-------- EXTRAIT DU TEXTE

Je crois qu’il faut parler de trois camps, plutôt que deux – celui de DSK, celui du procureur Cyrus Vance et celui de Nafissatou Diallo. Il est tellement évident que chacun prêche pour sa paroisse que la mise en perspective se fait d’elle même. La vraie difficulté que j’ai rencontrée dans la couverture de cette affaire est que de chaque côté, on s’adressait à la justice, mais aussi à l’opinion publique américaines. Cela laissait vraiment très peu de place, parfois même pas du tout, aux journalistes français. J’ai eu trop souvent l’impression désagréable d’être à la remorque de mes confrères américains, et de relayer leurs infos plutôt que de donner les miennes. C’était frustrant. Et puis la machine judiciaire new-yorkaise est complexe, même si j’avais la chance de la connaître un peu… J’ai du mal à porter un regard distancié sur la couverture, après avoir été en plein dedans. C’était évidemment une énorme histoire au début, y compris aux États-Unis. Est-ce qu’on en a trop fait ? Je n’en suis pas sûr. Beaucoup de gens se sont passionnés pour chacun de ses rebondissements. Nos audiences, à BFMTV, en témoignent. C’est vrai que l’on a tous eu un peu l’impression de voir se dérouler sous nos yeux une série américaine transposée dans la réalité.

Cette tempête médiatique et politique a laissé place à une vraie tempête, Irène. Le ciré-bottes a remplacé le costume-cravate. Dans quel état d’esprit et avec quelle logistique prépare-t on la couverture d’un phénomène climatique aussi violent ?

Nous avons eu peu de temps pour nous préparer. Mon équipe venait d’arriver à Washington pour y tourner le retour de DSK et Anne Sinclair dans leur maison de Georgetown. Avec Timothée Le Blanc, nous avons loué un 4X4, acheté des tenue de pluie et nous nous sommes préparés à bouger dans toutes les directions possibles : vers le Sud si les dégâts y étaient les plus spectaculaires, vers le Nord et New York si la ville était dévastée, à Washington et dans les environs s’il n’était plus possible de se déplacer davantage. Au final, Irene a comme vous le savez produit des dégâts spectaculaires mais circonscrits, ce que nous avons illustré par un reportage dans la baie de Chesapeake. Je ne suis évidemment pas un spécialiste de la couverture des catastrophes naturelles, mais ce que j’en retiens est que leur évolution est par nature très imprévisible, d’où notre idée d’avoir un dispositif qui nous permettait d’être aussi flexibles et mobiles que possible.

« Je n’oublierai jamais l’expression sur les visages à Grant Park au moment de l’annonce de la victoire de Barack Obama »

En 2008 vous avez sillonné les États-Unis dans les travées de Barack Obama, et vécu en direct son triomphe à Chicago. A un an de la prochaine échéance électorale, quels souvenirs gardez-vous de cette expérience ?

----------------
-------- LIGNES FOURNIES

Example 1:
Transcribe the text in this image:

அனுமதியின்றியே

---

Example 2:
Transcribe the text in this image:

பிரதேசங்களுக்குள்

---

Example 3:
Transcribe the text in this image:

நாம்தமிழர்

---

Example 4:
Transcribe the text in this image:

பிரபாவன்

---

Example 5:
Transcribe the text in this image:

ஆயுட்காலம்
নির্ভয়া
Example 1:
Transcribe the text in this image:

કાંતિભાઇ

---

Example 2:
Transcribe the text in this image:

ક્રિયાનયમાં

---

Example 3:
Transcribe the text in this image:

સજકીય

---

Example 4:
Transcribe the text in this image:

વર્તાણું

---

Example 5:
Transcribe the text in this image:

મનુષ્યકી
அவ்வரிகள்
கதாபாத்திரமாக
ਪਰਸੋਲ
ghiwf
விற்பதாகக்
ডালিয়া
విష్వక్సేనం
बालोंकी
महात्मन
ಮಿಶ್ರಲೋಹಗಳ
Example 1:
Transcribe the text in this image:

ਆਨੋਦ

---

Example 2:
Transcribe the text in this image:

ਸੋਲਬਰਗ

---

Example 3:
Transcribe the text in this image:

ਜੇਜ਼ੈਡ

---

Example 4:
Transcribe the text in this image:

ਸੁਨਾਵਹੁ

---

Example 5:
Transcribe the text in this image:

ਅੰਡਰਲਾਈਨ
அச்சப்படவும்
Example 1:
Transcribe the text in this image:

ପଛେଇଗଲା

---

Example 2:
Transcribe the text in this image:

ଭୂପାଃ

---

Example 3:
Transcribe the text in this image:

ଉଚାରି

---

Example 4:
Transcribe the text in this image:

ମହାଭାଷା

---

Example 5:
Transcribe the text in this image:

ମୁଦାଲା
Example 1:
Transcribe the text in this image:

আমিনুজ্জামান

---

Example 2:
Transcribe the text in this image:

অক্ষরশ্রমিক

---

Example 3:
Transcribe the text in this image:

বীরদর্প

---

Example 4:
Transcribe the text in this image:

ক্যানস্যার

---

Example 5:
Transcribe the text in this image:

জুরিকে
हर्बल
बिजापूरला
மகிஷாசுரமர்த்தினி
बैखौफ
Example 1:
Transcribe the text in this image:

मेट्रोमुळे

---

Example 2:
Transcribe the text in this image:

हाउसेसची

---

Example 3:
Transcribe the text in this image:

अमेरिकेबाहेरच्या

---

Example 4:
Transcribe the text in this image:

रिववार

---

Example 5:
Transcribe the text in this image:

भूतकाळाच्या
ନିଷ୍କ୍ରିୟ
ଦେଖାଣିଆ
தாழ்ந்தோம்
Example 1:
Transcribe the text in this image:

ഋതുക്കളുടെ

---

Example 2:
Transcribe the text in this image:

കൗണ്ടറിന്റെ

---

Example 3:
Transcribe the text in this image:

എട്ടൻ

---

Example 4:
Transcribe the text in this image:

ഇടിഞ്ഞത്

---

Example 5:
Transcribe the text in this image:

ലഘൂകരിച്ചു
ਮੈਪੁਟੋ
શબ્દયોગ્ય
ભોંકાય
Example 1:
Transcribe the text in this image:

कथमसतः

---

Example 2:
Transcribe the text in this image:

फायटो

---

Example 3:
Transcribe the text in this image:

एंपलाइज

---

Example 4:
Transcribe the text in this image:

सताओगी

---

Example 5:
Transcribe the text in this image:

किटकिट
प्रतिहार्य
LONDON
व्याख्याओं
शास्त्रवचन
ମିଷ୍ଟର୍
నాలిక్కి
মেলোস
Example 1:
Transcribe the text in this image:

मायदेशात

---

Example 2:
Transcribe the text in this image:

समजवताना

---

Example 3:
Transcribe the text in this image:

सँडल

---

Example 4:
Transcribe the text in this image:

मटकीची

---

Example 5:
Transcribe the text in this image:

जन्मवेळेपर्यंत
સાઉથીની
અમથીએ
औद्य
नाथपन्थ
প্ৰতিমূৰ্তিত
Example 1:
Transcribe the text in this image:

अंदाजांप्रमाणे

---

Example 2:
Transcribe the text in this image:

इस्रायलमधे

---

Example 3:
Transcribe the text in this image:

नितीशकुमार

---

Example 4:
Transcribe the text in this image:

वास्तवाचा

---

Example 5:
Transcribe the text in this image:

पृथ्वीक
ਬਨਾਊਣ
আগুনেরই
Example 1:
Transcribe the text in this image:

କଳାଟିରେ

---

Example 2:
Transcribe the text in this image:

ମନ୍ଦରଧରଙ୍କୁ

----------------

CONSIGNE 1> Selon l'extrait, dans quel lieu l'équipe a-t-elle tourné son reportage pour illustrer les dégâts d'Irene ?
CONSIGNE 2> Renvoyez le passage de l'extrait qui va de « En 2008 vous » jusqu'à « de cette expérience ? ».
Ces lignes proviennent d'une autre source que l'extrait.

BONNE RÉPONSE 1> Dans la baie de Chesapeake.

BONNE RÉPONSE 2>
En 2008 vous avez sillonné les États-Unis dans les travées de Barack Obama, et vécu en direct son triomphe à Chicago. A un an de la prochaine échéance électorale, quels souvenirs gardez-vous de cette expérience ?